After Mr. Zukel's death, Mrs. Zukel's only remaining purpose was her son. She ran the household through the end of Wilton's high school education, and then, near the end of his service to the U.S. Navy during the Great War, 1918, she died peacefully in her home on Strawberry Hill.
Wilton was a good boy, but not a popular one. Upon reaching puberty and the blossoming of his mature features, Wilton's appearance made his classmates, especially girls, uneasy in his presence. They looked upon him as a beast, or at most a Prehistoric caveman. His cranium protruded forward and each ear encompassed one-fourth the entire side of his head. His ears would have covered more space had they not stuck out like wings prepared to flap. Within one year after reaching the age of puberty, black hair covered nearly every inch of his five-feet, nine-inch frame, and his chest, flanks, arms and legs were thick, wide and heavily muscled, with little if any contour from his rib cage to his hips. His eyes were the darkest of brown and difficult to see--recessed between meaty cheeks and deeply-inset sockets, and topped by bushy black brows.
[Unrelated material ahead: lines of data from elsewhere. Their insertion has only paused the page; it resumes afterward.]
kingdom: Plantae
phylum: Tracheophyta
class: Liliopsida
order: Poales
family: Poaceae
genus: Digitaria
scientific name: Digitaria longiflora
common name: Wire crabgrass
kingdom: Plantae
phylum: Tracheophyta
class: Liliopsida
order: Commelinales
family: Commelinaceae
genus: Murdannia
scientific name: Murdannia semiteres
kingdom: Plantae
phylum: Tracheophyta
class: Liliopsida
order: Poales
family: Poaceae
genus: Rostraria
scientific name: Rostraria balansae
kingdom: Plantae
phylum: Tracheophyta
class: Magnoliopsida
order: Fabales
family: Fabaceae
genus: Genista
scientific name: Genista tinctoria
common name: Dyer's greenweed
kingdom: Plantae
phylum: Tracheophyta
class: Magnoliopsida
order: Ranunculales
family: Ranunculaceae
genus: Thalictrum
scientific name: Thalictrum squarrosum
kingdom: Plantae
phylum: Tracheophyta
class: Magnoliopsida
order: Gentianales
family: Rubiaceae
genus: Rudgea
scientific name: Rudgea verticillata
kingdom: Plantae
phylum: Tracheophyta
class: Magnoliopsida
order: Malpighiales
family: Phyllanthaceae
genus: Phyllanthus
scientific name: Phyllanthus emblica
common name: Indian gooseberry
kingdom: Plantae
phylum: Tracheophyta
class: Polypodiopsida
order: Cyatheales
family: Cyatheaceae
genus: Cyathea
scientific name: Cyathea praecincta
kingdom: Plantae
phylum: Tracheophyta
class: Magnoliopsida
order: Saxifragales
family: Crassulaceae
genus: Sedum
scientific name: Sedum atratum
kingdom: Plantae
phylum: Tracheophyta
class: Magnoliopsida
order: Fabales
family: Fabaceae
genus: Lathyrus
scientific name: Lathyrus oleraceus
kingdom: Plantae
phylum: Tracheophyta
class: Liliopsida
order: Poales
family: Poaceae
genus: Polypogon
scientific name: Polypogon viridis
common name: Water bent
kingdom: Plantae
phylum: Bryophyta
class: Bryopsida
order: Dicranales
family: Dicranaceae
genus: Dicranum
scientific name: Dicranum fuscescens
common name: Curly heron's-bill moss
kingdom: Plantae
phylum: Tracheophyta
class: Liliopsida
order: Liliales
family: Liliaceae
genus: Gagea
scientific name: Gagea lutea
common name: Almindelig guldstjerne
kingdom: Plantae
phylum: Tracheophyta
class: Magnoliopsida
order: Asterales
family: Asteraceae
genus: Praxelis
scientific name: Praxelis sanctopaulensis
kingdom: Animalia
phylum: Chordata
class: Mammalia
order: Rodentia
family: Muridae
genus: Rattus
Attending school became torture for Wilton. The boys ostracized him, the girls giggled. He became a withdrawn brooder. Had the females been smart, they would have drooled over the manly tool dangling between his legs. Had the boys been smart, they would have recruited his muscular and manly body for athletic endeavors. Signing up for the U.S. Navy soon after high school graduation dramatically altered Wilton's outlook. Drill instructors at the Great Lakes Naval Station boot camp instantly recognized the potential of his physique. They coaxed him into joining the football and boxing squads, and he excelled at both. Once assigned to a ship, his mates wanted Wilton with them on shore leaves. His fists were a valuable asset for back-alley brawls against smart-mouthed Marines, and along with his popularity came a resoundingly-instilled self-confidence. An attitude that said Here I am. If you don't like it, do something about it.
He followed in his father's footsteps. Put to use his experience of stoking boilers in the engine rooms of Navy ships into a career with the Santa Fe Railroad. From the roundhouses and maintenance sheds, Wilton began his climb toward locomotive engineer by working on them. Through his duties of repair, maintenance and overhaul, he learned the inner workings of the mighty steam engines, progressing to a position of fireman on the yard engines, and then engineer on the yard engines. Year by year, Wilton mastered each required step until management deemed him ready to join a road crew.
In 1926 he was assigned the position of fireman aboard unit 1677, and in 1929 he surpassed the highest level ever obtained by his father. Wilton Zukel became A1 Engineer of Santa Fe unit 1677, running local freight along the mainline from Kansas City to Newton, Kansas, and through it all he lived by himself in the house he inherited from his father. His home on Strawberry Hill.